(Extracted page text data)
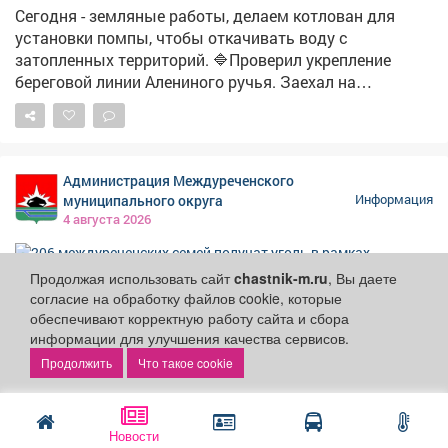
администрации.
Сегодня - земляные работы, делаем котлован для
установки помпы, чтобы откачивать воду с
затопленных территорий. 🔷Проверил укрепление
береговой линии Алениного ручья. Заехал на
территорию Зыряновской котельной - там
продолжают откачку спасатели МЧС. Пообщался с
жителями улиц, которые попали в зону подтопления.
Во дворах тоже работают помпы. ➡️Поставил задачу
Администрация Междуреченского
МБУ «Защита населения» полностью расчистить
муниципального округа
Информация
шандор - сегодня сам заехал, проверил, как
4 августа 2026
выполняется поручение. ‼️Проведём информационную
работу с жителями - расскажем, куда обращаться в
Продолжая использовать сайт
chastnik-m.ru
, Вы даете
такой ситуации: в первую очередь - в районную
согласие на обработку файлов cookie, которые
администрацию и ЕДДС. ➡️Параллельно продолжаем
206 междуреченских семей получат
обеспечивают корректную работу сайта и сбора
мониторинг водопропускных канав, труб и закрытых
уголь в рамках областной
информации для улучшения качества сервисов.
коллекторов - поддерживаем их в рабочем состоянии.
благотворительной акции.
Что такое cookie
Мероприятия по обеспечению углем отдельных
категорий граждан, проживающих в домах с печным
Новости
отоплением, проводятся ежегодно в преддверии Дня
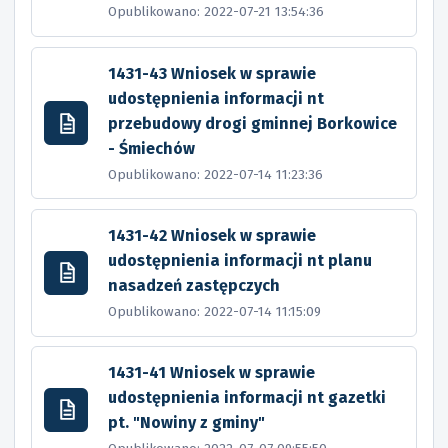
Opublikowano: 2022-07-21 13:54:36
1431-43 Wniosek w sprawie
udostępnienia informacji nt
przebudowy drogi gminnej Borkowice
- Śmiechów
Opublikowano: 2022-07-14 11:23:36
1431-42 Wniosek w sprawie
udostępnienia informacji nt planu
nasadzeń zastępczych
Opublikowano: 2022-07-14 11:15:09
1431-41 Wniosek w sprawie
udostępnienia informacji nt gazetki
pt. "Nowiny z gminy"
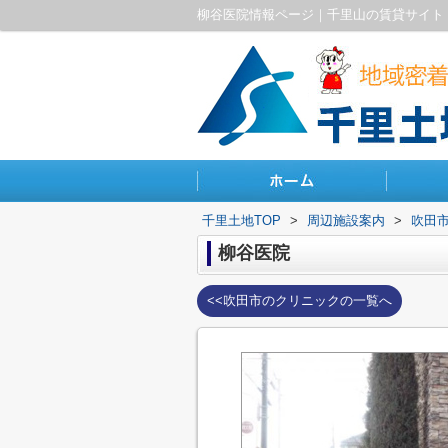
柳谷医院情報ページ｜千里山の賃貸サイト
千里土地TOP
>
周辺施設案内
>
吹田
柳谷医院
<<吹田市のクリニックの一覧へ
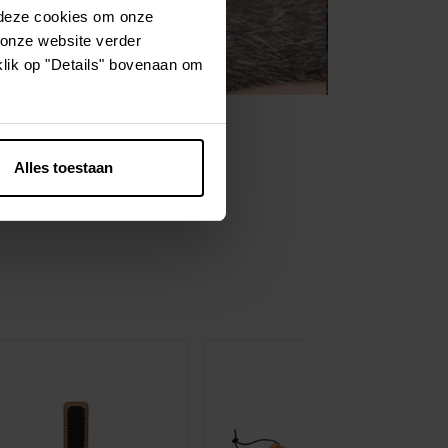
 deze cookies om onze
 onze website verder
klik op "Details" bovenaan om
Alles toestaan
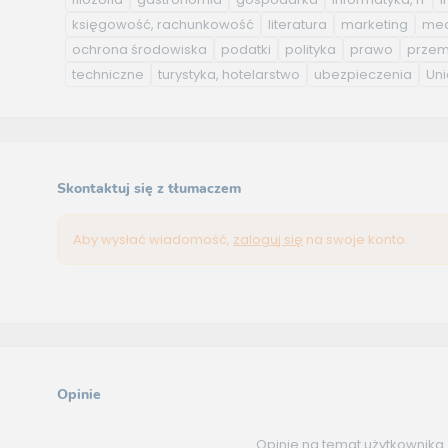
księgowość, rachunkowość
literatura
marketing
med
ochrona środowiska
podatki
polityka
prawo
przem
techniczne
turystyka, hotelarstwo
ubezpieczenia
Uni
Skontaktuj się z tłumaczem
Aby wysłać wiadomość,
zaloguj się
na swoje konto.
Opinie
Opinie na temat użytkownika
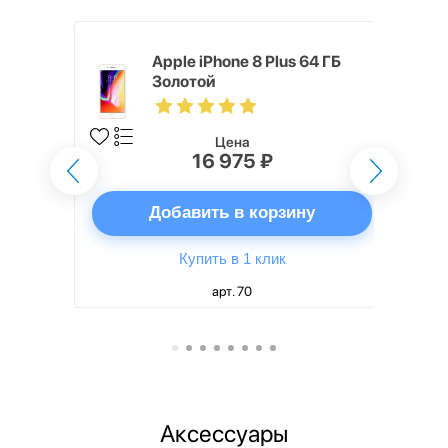
 ГБ
Apple iPhone 8 Plus 64 ГБ
Золотой
Цена
16 975 ₽
ну
Добавить в корзину
Купить в 1 клик
арт. 70
Аксессуары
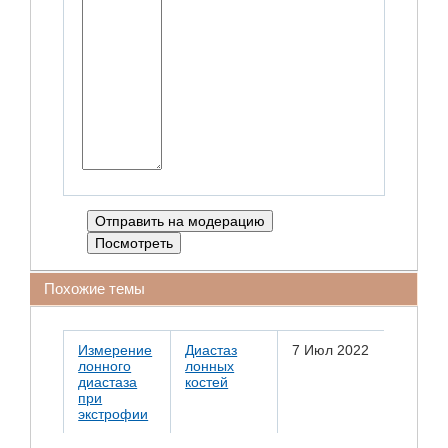
Похожие темы
Измерение
Диастаз
7 Июл 2022
лонного
лонных
диастаза
костей
при
экстрофии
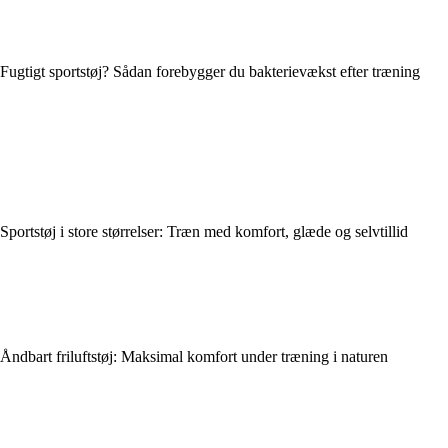
Fugtigt sportstøj? Sådan forebygger du bakterievækst efter træning
Sportstøj i store størrelser: Træn med komfort, glæde og selvtillid
Åndbart friluftstøj: Maksimal komfort under træning i naturen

• Problem
Only an exact copy of the records, free of images, belongs in the answer.

• Answer for this exercise
администрации.
Сегодня - земляные работы, делаем котлован для
установки помпы, чтобы откачивать воду с
затопленных территорий. 🔷Проверил укрепление
береговой линии Алениного ручья. Заехал на
территорию Зыряновской котельной - там
продолжают откачку спасатели МЧС. Пообщался с
жителями улиц, которые попали в зону подтопления.
Во дворах тоже работают помпы. ➡️Поставил задачу
Администрация Междуреченского
МБУ «Защита населения» полностью расчистить
муниципального округа
Информация
шандор - сегодня сам заехал, проверил, как
4 августа 2026
выполняется поручение. ‼️Проведём информационную
работу с жителями - расскажем, куда обращаться в
Продолжая использовать сайт
chastnik-m.ru
, Вы даете
такой ситуации: в первую очередь - в районную
согласие на обработку файлов cookie, которые
администрацию и ЕДДС. ➡️Параллельно продолжаем
206 междуреченских семей получат
обеспечивают корректную работу сайта и сбора
мониторинг водопропускных канав, труб и закрытых
уголь в рамках областной
информации для улучшения качества сервисов.
коллекторов - поддерживаем их в рабочем состоянии.
благотворительной акции.
Что такое cookie
Мероприятия по обеспечению углем отдельных
категорий граждан, проживающих в домах с печным
Новости
отоплением, проводятся ежегодно в преддверии Дня
Opublikowano: 2022-07-21 13:54:36
1431-43 Wniosek w sprawie
udostępnienia informacji nt
przebudowy drogi gminnej Borkowice
- Śmiechów
Opublikowano: 2022-07-14 11:23:36
1431-42 Wniosek w sprawie
udostępnienia informacji nt planu
nasadzeń zastępczych
Opublikowano: 2022-07-14 11:15:09
1431-41 Wniosek w sprawie
udostępnienia informacji nt gazetki
pt. "Nowiny z gminy"
柳谷医院情報ページ｜千里山の賃貸サイト
千里土地TOP
>
周辺施設案内
>
吹田
柳谷医院
<<吹田市のクリニックの一覧へ
 deze cookies om onze
 onze website verder
klik op "Details" bovenaan om
Alles toestaan
księgowość, rachunkowość
literatura
marketing
med
ochrona środowiska
podatki
polityka
prawo
przem
techniczne
turystyka, hotelarstwo
ubezpieczenia
Uni
Skontaktuj się z tłumaczem
Aby wysłać wiadomość,
zaloguj się
na swoje konto.
Opinie
Opinie na temat użytkownika
 ГБ
Apple iPhone 8 Plus 64 ГБ
Золотой
Цена
16 975 ₽
ну
Добавить в корзину
Купить в 1 клик
арт. 70
Аксессуары
Похожие темы
Измерение
Диастаз
7 Июл 2022
лонного
лонных
диастаза
костей
при
экстрофии
Fugtigt sportstøj? Sådan forebygger du bakterievækst efter træning
Sportstøj i store størrelser: Træn med komfort, glæde og selvtillid
Åndbart friluftstøj: Maksimal komfort under træning i naturen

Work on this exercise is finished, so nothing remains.